Supplied records
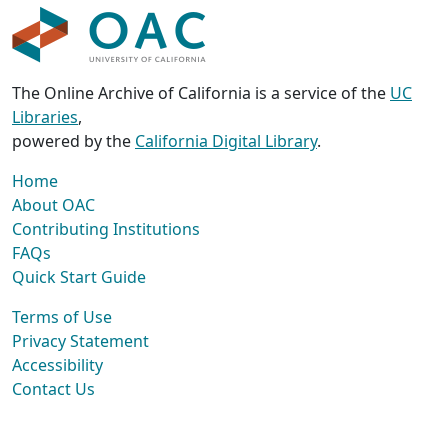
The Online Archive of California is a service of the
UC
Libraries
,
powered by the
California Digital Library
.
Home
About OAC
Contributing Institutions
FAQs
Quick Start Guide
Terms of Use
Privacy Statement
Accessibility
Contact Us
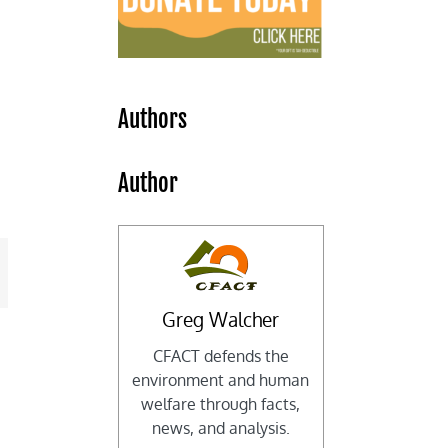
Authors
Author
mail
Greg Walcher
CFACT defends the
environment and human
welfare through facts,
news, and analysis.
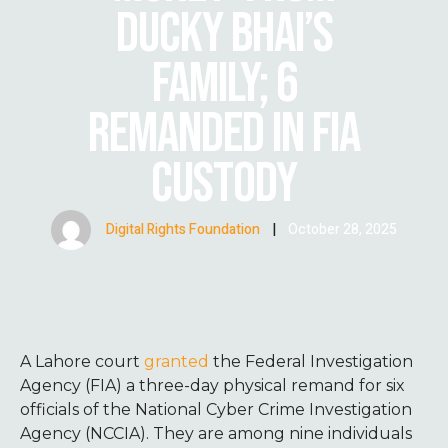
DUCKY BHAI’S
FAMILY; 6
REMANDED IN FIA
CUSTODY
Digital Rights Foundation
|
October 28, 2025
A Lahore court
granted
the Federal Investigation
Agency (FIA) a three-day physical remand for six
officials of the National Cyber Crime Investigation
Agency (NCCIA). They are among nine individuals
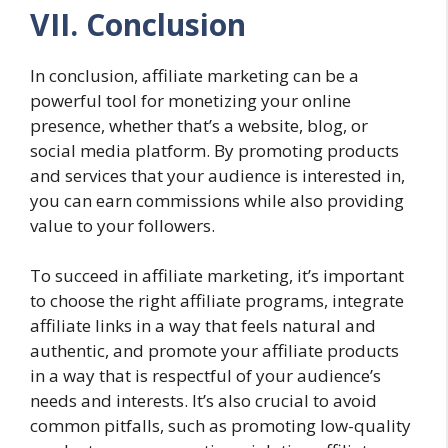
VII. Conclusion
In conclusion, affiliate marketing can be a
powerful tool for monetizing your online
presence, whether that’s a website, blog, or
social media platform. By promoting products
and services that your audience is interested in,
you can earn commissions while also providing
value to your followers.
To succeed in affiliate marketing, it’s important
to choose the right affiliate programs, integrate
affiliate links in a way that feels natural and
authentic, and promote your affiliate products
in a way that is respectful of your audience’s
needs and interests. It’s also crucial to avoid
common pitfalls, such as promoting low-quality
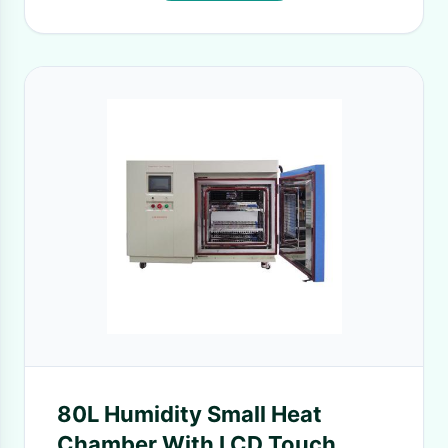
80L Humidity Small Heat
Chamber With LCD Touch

Task details
Rewrite the lines above, changing "affiliate marketing" to "referral marketing" everywhere it appears and keeping everything else the same. Omit the pictures from your answer.

Response to this task
The Online Archive of California is a service of the
UC
Libraries
,
powered by the
California Digital Library
.
Home
About OAC
Contributing Institutions
FAQs
Quick Start Guide
Terms of Use
Privacy Statement
Accessibility
Contact Us
Authors
Author
mail
Greg Walcher
CFACT defends the
environment and human
welfare through facts,
news, and analysis.
DUCKY BHAI’S
FAMILY; 6
REMANDED IN FIA
CUSTODY
Digital Rights Foundation
|
October 28, 2025
A Lahore court
granted
the Federal Investigation
Agency (FIA) a three-day physical remand for six
officials of the National Cyber Crime Investigation
Agency (NCCIA). They are among nine individuals
VII. Conclusion
In conclusion, referral marketing can be a
powerful tool for monetizing your online
presence, whether that’s a website, blog, or
social media platform. By promoting products
and services that your audience is interested in,
you can earn commissions while also providing
value to your followers.
To succeed in referral marketing, it’s important
to choose the right affiliate programs, integrate
affiliate links in a way that feels natural and
authentic, and promote your affiliate products
in a way that is respectful of your audience’s
needs and interests. It’s also crucial to avoid
common pitfalls, such as promoting low-quality
80L Humidity Small Heat
Chamber With LCD Touch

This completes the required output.